* [PROBLEM TO WORK ON]: Please format the lines below as a JSON list of strings, one string per line, starting with the first line and ending with the line that contains "family: Sturnidae", both included. Leave out any blank lines.

* [RECORDS]:
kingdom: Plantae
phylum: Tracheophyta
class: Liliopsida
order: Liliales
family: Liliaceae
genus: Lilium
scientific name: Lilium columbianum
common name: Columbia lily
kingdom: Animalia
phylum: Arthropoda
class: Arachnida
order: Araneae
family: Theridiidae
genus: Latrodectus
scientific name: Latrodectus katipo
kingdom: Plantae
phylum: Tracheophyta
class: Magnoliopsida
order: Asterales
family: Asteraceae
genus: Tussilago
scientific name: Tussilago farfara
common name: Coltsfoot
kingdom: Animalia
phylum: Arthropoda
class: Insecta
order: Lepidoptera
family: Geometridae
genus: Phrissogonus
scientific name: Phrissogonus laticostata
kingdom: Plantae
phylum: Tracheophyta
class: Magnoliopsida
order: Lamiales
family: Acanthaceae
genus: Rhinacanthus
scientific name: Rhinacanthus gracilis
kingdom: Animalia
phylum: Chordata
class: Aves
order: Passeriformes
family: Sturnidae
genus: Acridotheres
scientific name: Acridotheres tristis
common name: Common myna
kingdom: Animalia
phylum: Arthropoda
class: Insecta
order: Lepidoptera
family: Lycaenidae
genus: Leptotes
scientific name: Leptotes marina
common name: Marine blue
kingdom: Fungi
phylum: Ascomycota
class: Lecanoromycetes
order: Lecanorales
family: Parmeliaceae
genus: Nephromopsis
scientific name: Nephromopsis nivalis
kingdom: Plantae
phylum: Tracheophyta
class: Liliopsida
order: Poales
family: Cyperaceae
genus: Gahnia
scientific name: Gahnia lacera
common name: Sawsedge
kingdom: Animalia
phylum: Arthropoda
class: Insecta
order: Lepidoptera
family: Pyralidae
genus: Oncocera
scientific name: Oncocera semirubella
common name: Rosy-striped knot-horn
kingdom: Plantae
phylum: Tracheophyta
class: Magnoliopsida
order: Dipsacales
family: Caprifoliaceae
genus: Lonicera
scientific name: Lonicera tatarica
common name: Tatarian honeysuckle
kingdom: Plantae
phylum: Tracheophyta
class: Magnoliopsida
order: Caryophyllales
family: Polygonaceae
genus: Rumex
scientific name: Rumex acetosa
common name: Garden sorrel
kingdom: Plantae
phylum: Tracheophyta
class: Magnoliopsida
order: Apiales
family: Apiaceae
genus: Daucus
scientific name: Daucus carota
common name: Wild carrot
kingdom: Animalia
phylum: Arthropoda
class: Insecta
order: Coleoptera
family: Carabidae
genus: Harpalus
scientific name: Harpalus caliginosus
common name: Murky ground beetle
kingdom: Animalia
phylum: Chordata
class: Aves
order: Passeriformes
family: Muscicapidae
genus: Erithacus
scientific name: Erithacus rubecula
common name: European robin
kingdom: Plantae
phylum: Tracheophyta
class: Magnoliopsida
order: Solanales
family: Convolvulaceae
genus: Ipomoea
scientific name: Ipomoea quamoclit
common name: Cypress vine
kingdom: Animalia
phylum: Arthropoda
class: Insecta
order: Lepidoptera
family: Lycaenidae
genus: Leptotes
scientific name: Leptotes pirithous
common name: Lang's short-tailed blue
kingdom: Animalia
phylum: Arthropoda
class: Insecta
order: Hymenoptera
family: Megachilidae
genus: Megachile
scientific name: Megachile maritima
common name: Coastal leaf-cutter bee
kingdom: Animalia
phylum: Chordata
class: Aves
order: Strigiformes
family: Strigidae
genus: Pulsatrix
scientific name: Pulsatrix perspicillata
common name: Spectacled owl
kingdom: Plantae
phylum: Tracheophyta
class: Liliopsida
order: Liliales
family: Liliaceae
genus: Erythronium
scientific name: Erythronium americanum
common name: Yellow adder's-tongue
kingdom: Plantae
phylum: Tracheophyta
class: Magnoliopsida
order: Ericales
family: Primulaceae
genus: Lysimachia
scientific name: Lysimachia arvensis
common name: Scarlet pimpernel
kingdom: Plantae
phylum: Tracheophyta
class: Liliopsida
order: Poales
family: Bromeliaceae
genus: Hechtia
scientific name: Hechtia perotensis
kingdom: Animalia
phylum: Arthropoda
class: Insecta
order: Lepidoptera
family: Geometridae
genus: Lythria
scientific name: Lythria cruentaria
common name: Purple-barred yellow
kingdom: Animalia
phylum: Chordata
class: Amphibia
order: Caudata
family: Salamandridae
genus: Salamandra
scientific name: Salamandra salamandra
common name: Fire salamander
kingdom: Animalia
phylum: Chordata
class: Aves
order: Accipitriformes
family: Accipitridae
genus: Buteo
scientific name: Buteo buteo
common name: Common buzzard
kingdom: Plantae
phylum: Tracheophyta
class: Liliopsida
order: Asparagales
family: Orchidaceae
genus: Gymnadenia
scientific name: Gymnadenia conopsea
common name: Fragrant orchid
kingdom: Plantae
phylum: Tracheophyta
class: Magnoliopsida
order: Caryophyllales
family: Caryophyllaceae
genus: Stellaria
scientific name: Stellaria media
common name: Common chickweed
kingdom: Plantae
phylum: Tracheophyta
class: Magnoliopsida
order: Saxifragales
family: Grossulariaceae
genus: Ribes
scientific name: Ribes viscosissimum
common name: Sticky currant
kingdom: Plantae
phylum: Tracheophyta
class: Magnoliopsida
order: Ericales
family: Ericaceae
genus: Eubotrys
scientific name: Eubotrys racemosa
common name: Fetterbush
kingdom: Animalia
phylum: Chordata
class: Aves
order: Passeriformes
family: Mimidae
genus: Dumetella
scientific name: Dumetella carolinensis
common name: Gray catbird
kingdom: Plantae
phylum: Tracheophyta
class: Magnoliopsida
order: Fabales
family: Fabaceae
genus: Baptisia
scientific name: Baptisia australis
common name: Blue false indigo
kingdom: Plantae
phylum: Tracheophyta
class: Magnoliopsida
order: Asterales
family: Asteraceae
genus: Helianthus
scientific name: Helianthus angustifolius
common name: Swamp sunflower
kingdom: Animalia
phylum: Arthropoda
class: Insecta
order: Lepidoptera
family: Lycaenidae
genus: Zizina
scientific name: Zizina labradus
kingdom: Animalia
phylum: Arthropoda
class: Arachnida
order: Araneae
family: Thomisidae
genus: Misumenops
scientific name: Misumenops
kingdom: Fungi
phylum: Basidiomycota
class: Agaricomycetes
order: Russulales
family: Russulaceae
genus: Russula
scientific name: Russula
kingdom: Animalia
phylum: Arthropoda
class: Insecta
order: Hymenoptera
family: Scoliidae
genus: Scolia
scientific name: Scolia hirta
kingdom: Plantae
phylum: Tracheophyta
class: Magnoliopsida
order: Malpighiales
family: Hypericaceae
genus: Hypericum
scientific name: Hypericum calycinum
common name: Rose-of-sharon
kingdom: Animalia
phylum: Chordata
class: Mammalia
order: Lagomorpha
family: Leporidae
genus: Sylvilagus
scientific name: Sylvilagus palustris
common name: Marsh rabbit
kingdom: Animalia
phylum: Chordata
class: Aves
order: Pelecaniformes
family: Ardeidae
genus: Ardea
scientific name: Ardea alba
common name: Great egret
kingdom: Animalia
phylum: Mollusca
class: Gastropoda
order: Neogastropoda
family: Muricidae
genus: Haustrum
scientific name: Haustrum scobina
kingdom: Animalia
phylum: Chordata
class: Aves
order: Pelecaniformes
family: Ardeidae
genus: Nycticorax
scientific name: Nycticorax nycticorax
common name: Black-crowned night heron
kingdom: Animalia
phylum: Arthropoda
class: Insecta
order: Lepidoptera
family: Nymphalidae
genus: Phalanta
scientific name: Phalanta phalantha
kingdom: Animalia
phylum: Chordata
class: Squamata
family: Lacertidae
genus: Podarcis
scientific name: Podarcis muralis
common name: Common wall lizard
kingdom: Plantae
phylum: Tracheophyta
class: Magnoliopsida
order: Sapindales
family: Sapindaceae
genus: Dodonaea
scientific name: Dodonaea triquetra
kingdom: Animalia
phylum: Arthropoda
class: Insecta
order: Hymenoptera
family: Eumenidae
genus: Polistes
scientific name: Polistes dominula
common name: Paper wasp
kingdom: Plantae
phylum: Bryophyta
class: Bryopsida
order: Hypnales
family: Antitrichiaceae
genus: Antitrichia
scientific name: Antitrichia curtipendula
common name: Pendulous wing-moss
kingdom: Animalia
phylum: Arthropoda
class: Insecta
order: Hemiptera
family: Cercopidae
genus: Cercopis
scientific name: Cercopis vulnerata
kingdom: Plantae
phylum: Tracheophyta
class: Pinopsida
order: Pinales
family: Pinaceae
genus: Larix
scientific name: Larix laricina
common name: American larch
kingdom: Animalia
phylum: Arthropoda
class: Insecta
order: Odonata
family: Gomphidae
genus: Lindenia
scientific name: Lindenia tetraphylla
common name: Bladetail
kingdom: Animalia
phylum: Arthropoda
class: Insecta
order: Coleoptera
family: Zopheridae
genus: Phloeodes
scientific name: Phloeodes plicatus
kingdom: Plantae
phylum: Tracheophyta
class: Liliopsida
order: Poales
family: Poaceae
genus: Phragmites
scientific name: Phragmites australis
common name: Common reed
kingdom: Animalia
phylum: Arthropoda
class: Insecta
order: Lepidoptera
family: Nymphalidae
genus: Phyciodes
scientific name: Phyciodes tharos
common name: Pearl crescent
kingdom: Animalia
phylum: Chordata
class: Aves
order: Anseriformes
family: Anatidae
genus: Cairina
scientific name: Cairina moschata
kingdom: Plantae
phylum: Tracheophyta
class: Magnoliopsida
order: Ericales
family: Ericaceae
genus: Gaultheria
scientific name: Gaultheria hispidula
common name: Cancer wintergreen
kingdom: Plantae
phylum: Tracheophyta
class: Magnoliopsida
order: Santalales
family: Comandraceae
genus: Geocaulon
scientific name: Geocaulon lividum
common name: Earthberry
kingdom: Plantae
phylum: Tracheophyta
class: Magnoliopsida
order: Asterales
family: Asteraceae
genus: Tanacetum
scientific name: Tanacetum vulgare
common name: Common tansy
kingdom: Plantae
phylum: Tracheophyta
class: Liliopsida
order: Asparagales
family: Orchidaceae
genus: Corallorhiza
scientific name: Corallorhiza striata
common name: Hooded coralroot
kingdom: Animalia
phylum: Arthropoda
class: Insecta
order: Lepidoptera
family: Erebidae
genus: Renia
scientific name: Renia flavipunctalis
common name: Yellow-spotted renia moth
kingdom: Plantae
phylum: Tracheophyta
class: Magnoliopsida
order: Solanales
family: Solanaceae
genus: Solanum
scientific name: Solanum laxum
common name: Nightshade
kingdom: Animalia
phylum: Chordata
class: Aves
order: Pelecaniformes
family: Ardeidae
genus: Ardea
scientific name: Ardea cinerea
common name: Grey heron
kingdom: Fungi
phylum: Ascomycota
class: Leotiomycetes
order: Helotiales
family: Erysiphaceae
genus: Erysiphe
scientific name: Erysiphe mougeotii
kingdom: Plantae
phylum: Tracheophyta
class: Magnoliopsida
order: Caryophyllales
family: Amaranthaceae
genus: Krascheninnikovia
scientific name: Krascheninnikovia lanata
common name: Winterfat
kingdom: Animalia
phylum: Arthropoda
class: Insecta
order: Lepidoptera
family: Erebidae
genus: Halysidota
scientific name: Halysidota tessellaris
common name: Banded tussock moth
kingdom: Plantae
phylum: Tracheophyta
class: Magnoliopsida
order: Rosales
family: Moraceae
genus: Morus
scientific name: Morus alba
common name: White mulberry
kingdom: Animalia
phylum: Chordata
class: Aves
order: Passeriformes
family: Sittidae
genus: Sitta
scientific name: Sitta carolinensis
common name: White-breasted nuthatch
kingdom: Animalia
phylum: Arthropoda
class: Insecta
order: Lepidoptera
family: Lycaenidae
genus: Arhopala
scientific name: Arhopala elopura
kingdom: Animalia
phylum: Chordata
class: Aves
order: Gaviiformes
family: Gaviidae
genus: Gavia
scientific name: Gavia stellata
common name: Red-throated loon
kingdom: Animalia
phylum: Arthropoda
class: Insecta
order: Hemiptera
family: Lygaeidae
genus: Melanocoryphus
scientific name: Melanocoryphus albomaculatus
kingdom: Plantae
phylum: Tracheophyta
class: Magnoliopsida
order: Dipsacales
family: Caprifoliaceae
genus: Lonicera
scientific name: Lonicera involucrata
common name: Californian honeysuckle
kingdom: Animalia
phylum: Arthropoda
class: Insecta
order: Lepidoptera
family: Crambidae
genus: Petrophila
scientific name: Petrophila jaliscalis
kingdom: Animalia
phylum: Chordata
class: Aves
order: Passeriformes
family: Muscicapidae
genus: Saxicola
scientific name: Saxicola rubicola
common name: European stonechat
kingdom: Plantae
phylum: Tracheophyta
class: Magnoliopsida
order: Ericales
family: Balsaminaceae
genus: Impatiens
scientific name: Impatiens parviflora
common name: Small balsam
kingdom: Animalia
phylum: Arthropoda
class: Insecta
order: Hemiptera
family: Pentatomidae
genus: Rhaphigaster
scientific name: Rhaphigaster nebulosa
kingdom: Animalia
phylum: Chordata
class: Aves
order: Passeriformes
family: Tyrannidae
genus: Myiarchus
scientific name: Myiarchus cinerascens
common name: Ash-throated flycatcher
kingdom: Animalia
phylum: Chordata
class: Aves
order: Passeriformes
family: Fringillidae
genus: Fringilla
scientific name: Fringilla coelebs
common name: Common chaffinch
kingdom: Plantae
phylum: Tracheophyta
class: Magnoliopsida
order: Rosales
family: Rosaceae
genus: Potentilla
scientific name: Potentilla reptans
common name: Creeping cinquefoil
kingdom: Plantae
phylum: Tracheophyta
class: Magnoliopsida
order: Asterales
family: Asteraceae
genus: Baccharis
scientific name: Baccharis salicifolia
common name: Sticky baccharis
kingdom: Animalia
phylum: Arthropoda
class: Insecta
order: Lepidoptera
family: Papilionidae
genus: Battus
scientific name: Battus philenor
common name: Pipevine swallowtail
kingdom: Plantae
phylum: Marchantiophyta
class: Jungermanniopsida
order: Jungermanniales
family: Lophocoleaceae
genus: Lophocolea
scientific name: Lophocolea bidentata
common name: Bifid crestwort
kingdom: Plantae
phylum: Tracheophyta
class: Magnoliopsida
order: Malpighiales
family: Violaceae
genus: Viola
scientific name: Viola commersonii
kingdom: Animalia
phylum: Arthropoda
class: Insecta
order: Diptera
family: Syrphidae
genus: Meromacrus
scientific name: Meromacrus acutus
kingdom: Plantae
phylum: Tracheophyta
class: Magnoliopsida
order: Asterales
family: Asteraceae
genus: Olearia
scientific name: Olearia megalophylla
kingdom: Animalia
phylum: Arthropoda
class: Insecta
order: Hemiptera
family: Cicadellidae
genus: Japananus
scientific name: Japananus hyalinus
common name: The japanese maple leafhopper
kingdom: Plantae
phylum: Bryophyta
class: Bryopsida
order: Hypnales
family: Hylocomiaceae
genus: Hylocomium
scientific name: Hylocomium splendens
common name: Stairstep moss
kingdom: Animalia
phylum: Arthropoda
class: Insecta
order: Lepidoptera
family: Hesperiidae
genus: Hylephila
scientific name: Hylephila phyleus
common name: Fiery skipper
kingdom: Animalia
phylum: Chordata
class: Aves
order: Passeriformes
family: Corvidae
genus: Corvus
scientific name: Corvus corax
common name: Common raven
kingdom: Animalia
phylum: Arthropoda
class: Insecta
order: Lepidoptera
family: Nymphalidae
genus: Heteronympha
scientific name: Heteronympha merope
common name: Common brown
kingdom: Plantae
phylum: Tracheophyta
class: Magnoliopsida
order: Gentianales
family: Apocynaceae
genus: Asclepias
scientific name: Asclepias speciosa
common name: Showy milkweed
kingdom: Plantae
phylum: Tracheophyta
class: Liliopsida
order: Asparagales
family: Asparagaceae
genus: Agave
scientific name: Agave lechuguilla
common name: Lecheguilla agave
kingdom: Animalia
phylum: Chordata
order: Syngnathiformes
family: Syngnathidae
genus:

* [IN RESPONSE]:
[
  "kingdom: Plantae",
  "phylum: Tracheophyta",
  "class: Liliopsida",
  "order: Liliales",
  "family: Liliaceae",
  "genus: Lilium",
  "scientific name: Lilium columbianum",
  "common name: Columbia lily",
  "kingdom: Animalia",
  "phylum: Arthropoda",
  "class: Arachnida",
  "order: Araneae",
  "family: Theridiidae",
  "genus: Latrodectus",
  "scientific name: Latrodectus katipo",
  "kingdom: Plantae",
  "phylum: Tracheophyta",
  "class: Magnoliopsida",
  "order: Asterales",
  "family: Asteraceae",
  "genus: Tussilago",
  "scientific name: Tussilago farfara",
  "common name: Coltsfoot",
  "kingdom: Animalia",
  "phylum: Arthropoda",
  "class: Insecta",
  "order: Lepidoptera",
  "family: Geometridae",
  "genus: Phrissogonus",
  "scientific name: Phrissogonus laticostata",
  "kingdom: Plantae",
  "phylum: Tracheophyta",
  "class: Magnoliopsida",
  "order: Lamiales",
  "family: Acanthaceae",
  "genus: Rhinacanthus",
  "scientific name: Rhinacanthus gracilis",
  "kingdom: Animalia",
  "phylum: Chordata",
  "class: Aves",
  "order: Passeriformes",
  "family: Sturnidae"
]